Made sense to me. It was only $10. As we saw in the spring, sometimes your soccer plans… well, they don’t go the way you had hoped.
Then, last week, my son felt a little tenderness in his previously injured leg. It was likely fine but he decided to take a rest day rather than push it. He could likely play this weekend but three games in two days would be a lot.
Finally, a few days ago, we were driving in the car together when my son started reading off the list of artists playing at the big music festival this weekend - the one he was originally supposed to attend with his friends. It’s one of those big affairs with multiple stages and acts playing at the same time. Half of the fun is picking who you are going to see from among all of the choices.
After he finished reading off the list, I replied “Wow, fun lineup…”.
“Yeah, it is. So, we’re going to go see Kendrick Lamar and…”
“Going to see? I thought you sold your ticket?”
“It fell through. I could have probably sold it some other way but… there will be other soccer tournaments… and how many more chances will I get to go to a music festival with my friends?”
He and his friends are tight. They’re a good group of boys. They’re close.
“Well, I support that line of thinking...” I said.
“Plus, now I can go to the freshman dance. Pretty much all of my friends are going…”
“Sounds like you’re making a good decision.”
In truth, there are a whole bunch of reasons behind why he pulled out of the tournament.
Here’s the thing though… the one and only reason he was able to weigh them all was because he saw them rather than seeing only one: making the JV team in the fall.
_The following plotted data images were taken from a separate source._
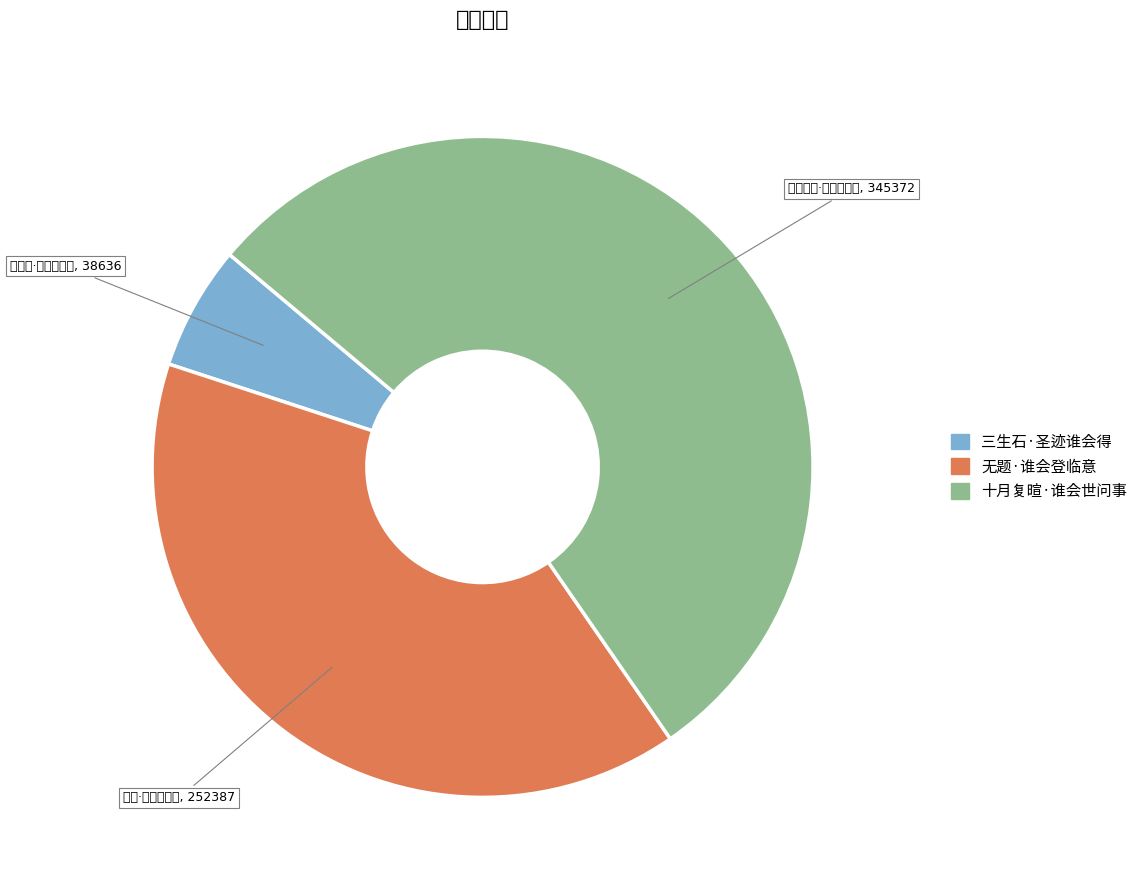

True or false: 十月复暄·谁会世问事 accounts for 54% of the total.

True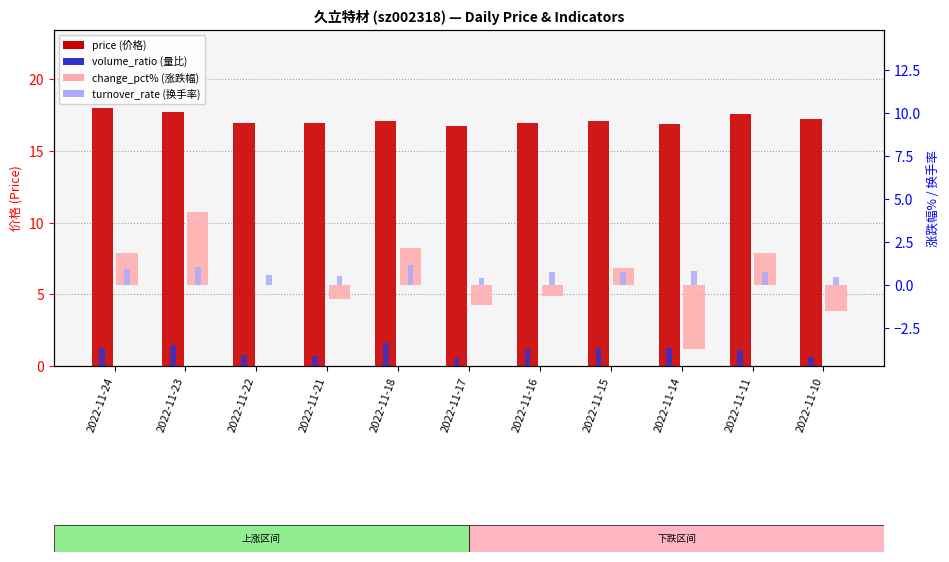

Reading left to right, list all the values displayed in this chart.

price: 18.0	17.7	17.0	17.0	17.1	16.8	17.0	17.1	16.9	17.6	17.2
volume_ratio: 1.2	1.5	0.8	0.7	1.6	0.6	1.2	1.2	1.3	1.1	0.6
change_pct%: 1.9	4.2	0.0	-0.8	2.1	-1.2	-0.6	1.0	-3.7	1.9	-1.5
turnover_rate: 0.9	1.0	0.6	0.6	1.2	0.4	0.8	0.8	0.8	0.8	0.5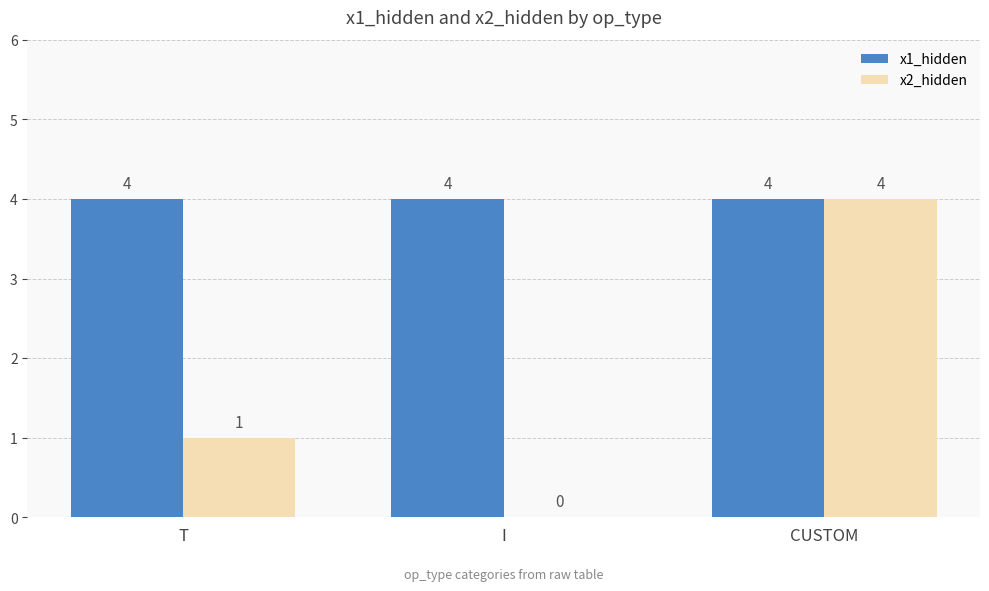

What value does the x1_hidden series have at I?

4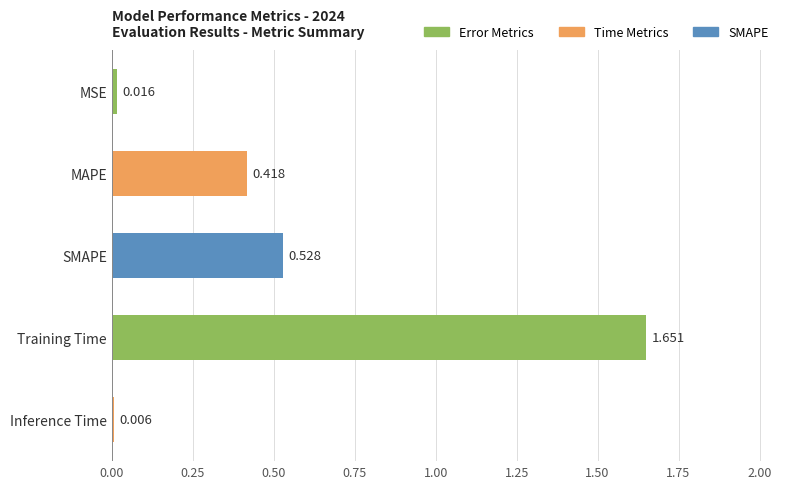

Between Training Time and MAPE, which is larger?

Training Time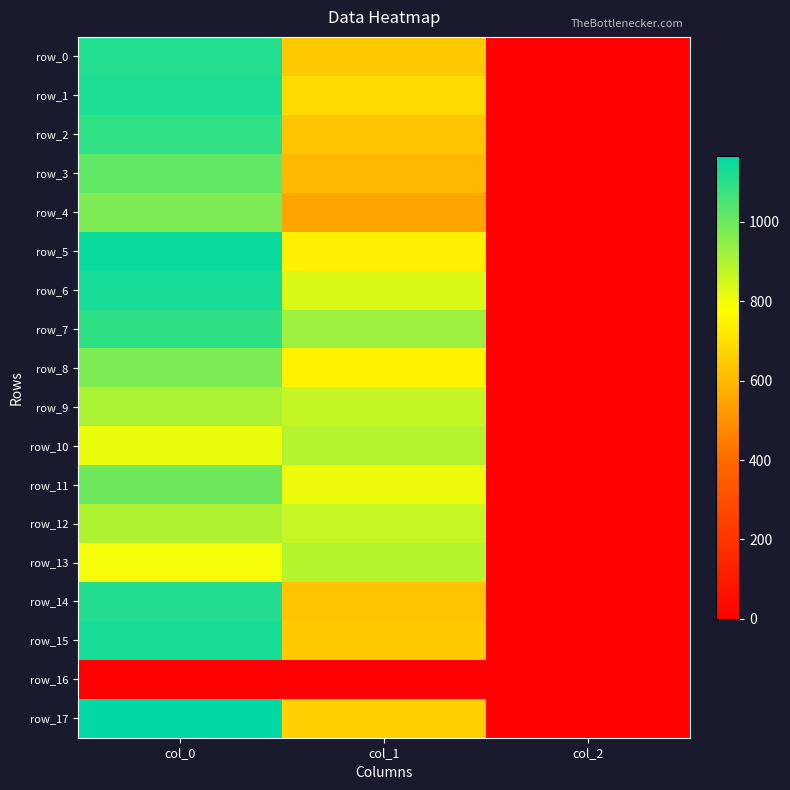

Rank the series at col_0 from highest to lowest value.

row_17, row_5, row_6, row_15, row_1, row_14, row_0, row_7, row_2, row_3, row_11, row_4, row_8, row_9, row_12, row_10, row_13, row_16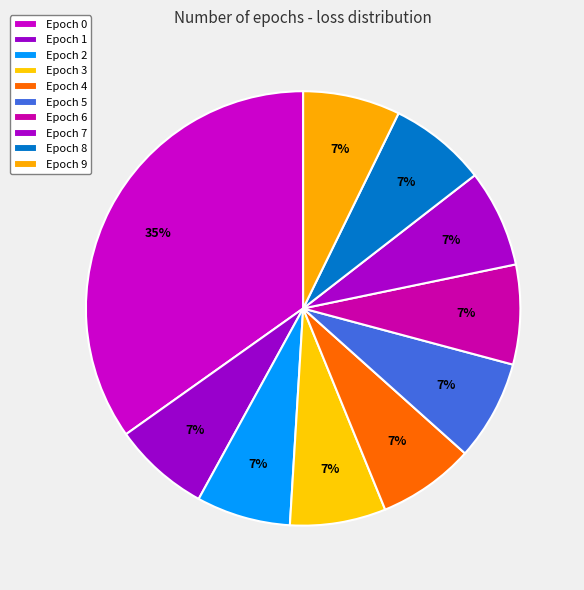

To the nearest percent, what portion does Epoch 9 represent?

7%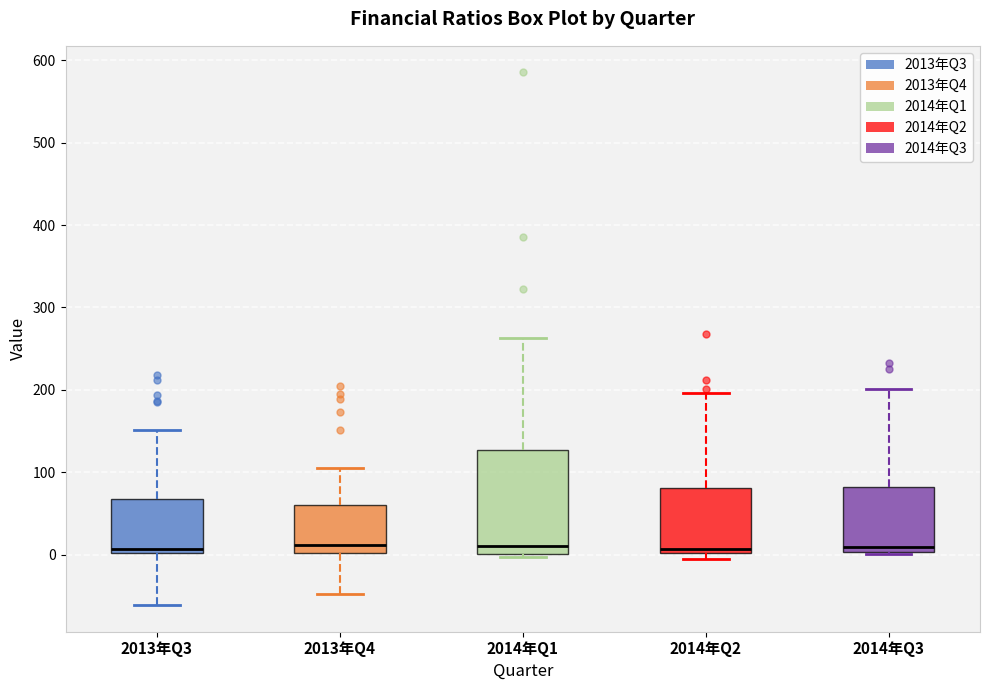

Reading left to right, read every box against the y-axis: the position of its median line, the range the box covers, and the ends of its whiskers. The values are not printed on the chart, so give them approximately, as read against the axis.

2013年Q3: median 10, box 0 to 70, whiskers -60 to 150
2013年Q4: median 10, box 0 to 60, whiskers -50 to 100
2014年Q1: median 10, box 0 to 130, whiskers 0 (just below the box's lower edge) to 260
2014年Q2: median 10, box 0 to 80, whiskers -10 to 200
2014年Q3: median 10, box 0 to 80, whiskers 0 to 200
My son opted to miss the soccer tournament this weekend. Two months ago, he would have fought me to the death if I had suggested it.
Instead, he went to the freshman dance on Friday. Afterwards, he went to an afterparty in a friend’s backyard.
Yesterday, a friend with a swimming pool threw a pool party. My son and his friends all went.
Today, he’s off at the music festival.
The kid has had an amazing weekend. Truth be told, I did too…
…because his weekend was a sign of the work. The effort I put in. The things I try to model and teach and coach. This labor of love which just feels like love.
At the end of the day, we’re all just teaching our kids to ride a bike over and over and over.
It’s all just one big act of slowly letting our hand off the back of their seat as they ride away on their own.
When you see your kid pedaling away happy… confident… balanced… and able to get back up when they fall… man, that’s a joyful little triumph.
Tomorrow, I’ll pick my son up at school. On the way home, we’ll talk about the festival and who he saw. He’ll play some clips for me and show me some pictures. I’ll act like I’m made happy by his happiness because I am.
This being a father thing… it is just the greatest joy of my life. I love it all. The easy and the hard. The challenges and the triumphs. I love it all.
It has been a good weekend.


“my most important job: raising my son to be resilient” and “pedaling away happy… confident… balanced… and able to get back up when they fall…”
You’re such a good dad!
He is growing into such a fine, smart young man. You are such a good father. Thank you for sharing so much of his progress with us. It makes us other moms and dads very happy as well.💜
I have been seeing the line up all weekend and I knew he wanted to go last year. I'm glad he got to go this year and that he went to the dance as well. Freshman year only happens once.